Each downstream artifact records the SHA-256 hash of its input, enabling staleness detection:

BILLS-*.xml ──sha256──▶ metadata.json (source_xml_sha256)
                              │
extraction.json ──sha256──▶ bill_meta.json (extraction_sha256)     ← NEW in v4.0
extraction.json ──sha256──▶ embeddings.json (extraction_sha256)
                              │
vectors.bin ──sha256──▶ embeddings.json (vectors_sha256)
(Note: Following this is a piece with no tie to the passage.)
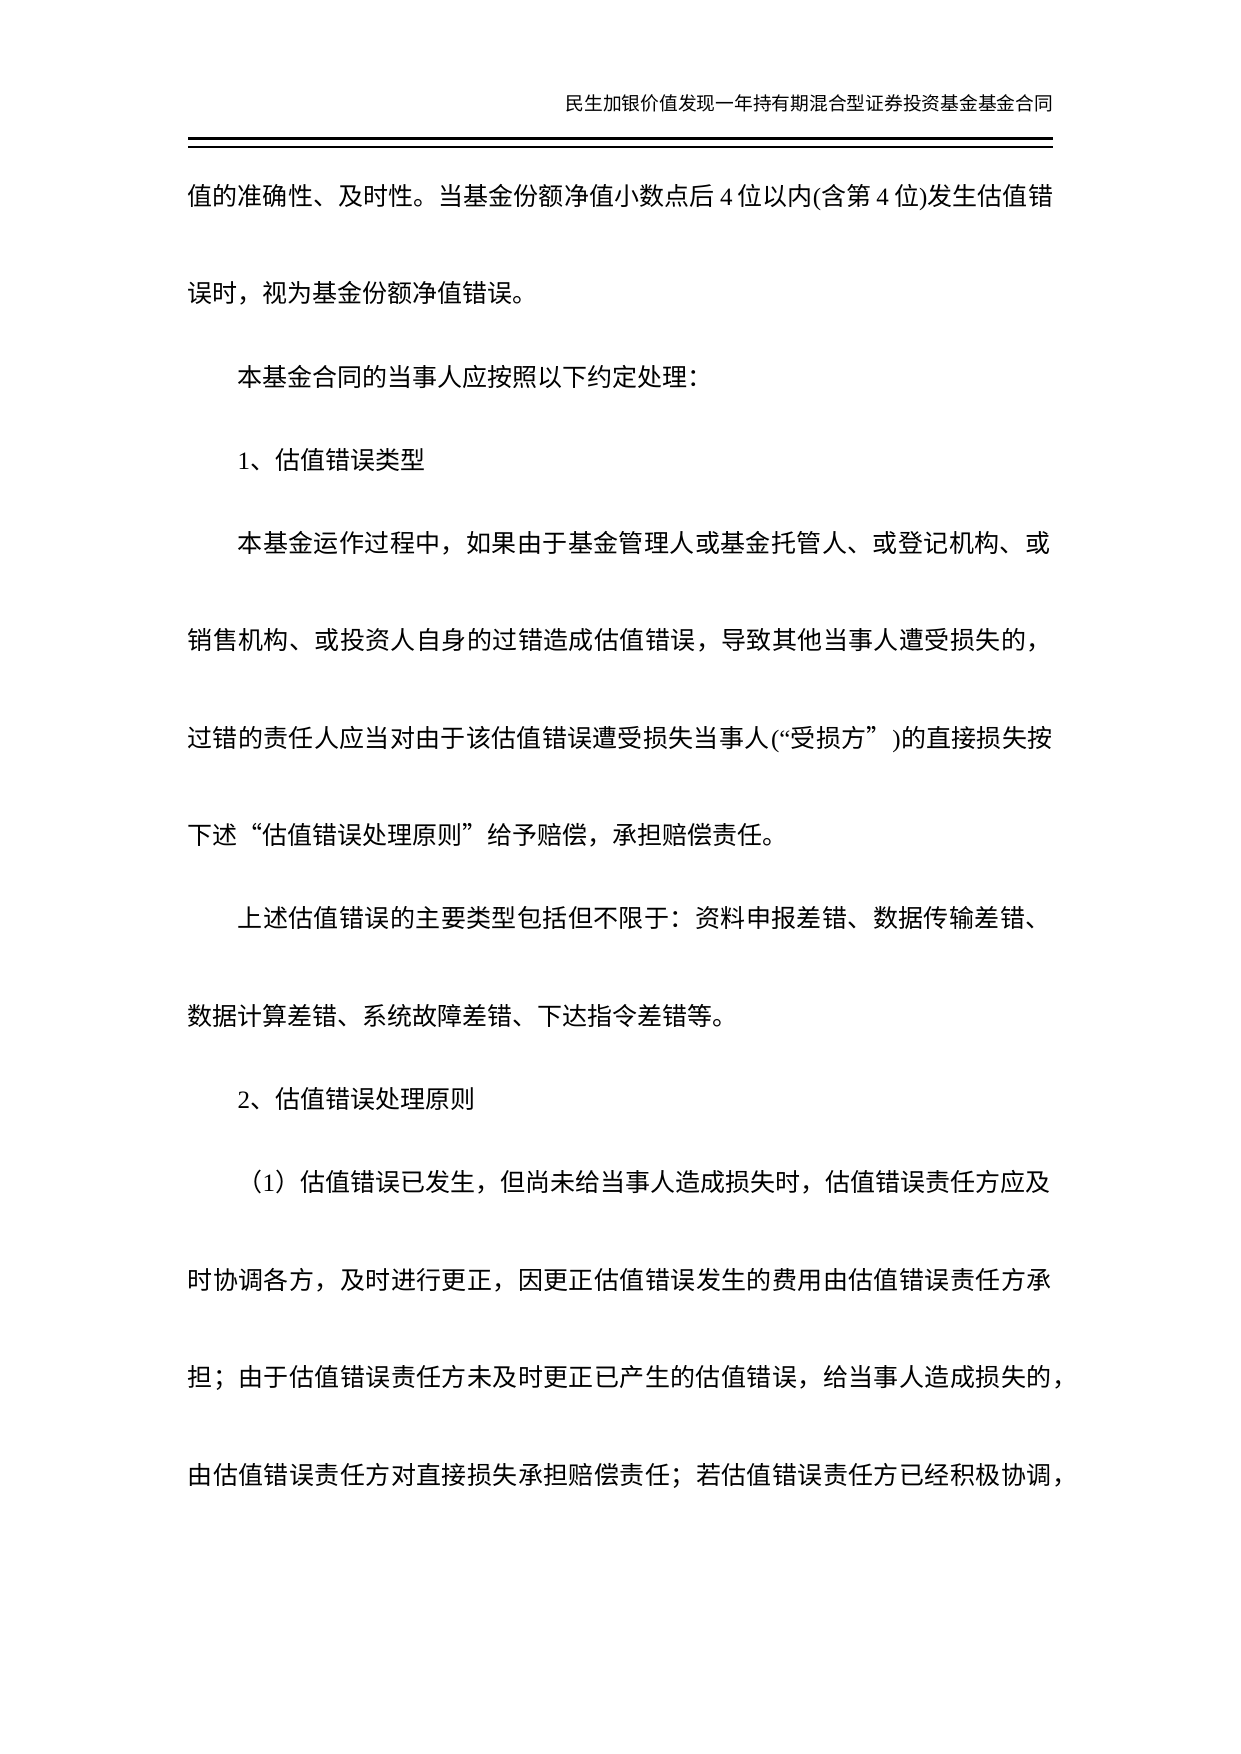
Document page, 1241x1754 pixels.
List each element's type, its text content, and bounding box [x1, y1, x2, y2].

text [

If any link in the chain breaks (input file changed but downstream wasn’t regenerated), the tool warns but doesn’t block. See Data Integrity and the Hash Chain for details.


Immutability Model

Every file except links/links.json is write-once. The links file is append-only (link accept adds entries, link remove deletes them):

FileWritten WhenModified When
BILLS-*.xmldownloadNever
extraction.jsonextract, upgradeOnly by deliberate re-extraction or upgrade
verification.jsonextract, upgradeOnly by deliberate re-extraction or upgrade
metadata.jsonextractOnly by re-extraction
tokens.jsonextractNever
bill_meta.jsonenrichOnly by re-enrichment (enrich --force)
embeddings.jsonembedOnly by re-embedding
vectors.binembedOnly by re-embedding
chunks/*.jsonextractNever

This write-once design means:

  • No file locking needed — multiple read processes can run simultaneously
  • No database needed — JSON files on disk are the right abstraction for a read-dominated workload
  • No caching needed — the files ARE the cache
  • Trivially relocatable — copy a bill directory anywhere and it works

The write:read ratio is approximately 1:500. Bills are extracted ~15 times per year (when Congress enacts new legislation), but queried hundreds to thousands of times.


Git Configuration

The project includes two git-related configurations for the data files:

.gitignore

chunks/          # Per-chunk LLM artifacts (local provenance, not for distribution)
NEXT_STEPS.md    # Internal context handoff document
.venv/           # Python virtual environment

The chunks/ directory is gitignored because it contains model thinking traces that are useful for local debugging but not needed for downstream operations or distribution.

.gitattributes

*.bin binary

The vectors.bin files are marked as binary in git to prevent line-ending conversion and diff attempts on float32 data.


Size Estimates

ComponentH.R. 9468 (Supp)H.R. 5860 (CR)H.R. 4366 (Omnibus)
Source XML9 KB131 KB1.8 MB
extraction.json15 KB200 KB12 MB
verification.json5 KB40 KB2 MB
metadata.json~300 B~300 B~300 B
tokens.json~200 B~200 B~200 B
bill_meta.json~1 KB~2 KB~5 KB
embeddings.json~230 B~230 B~230 B
vectors.bin86 KB1.6 MB29 MB
chunks/~10 KB~100 KB~15 MB
Total~120 KB~2 MB~60 MB

For 20 congresses (~60 bills), total storage would be approximately 200–400 MB, dominated by vectors.bin files for large omnibus bills.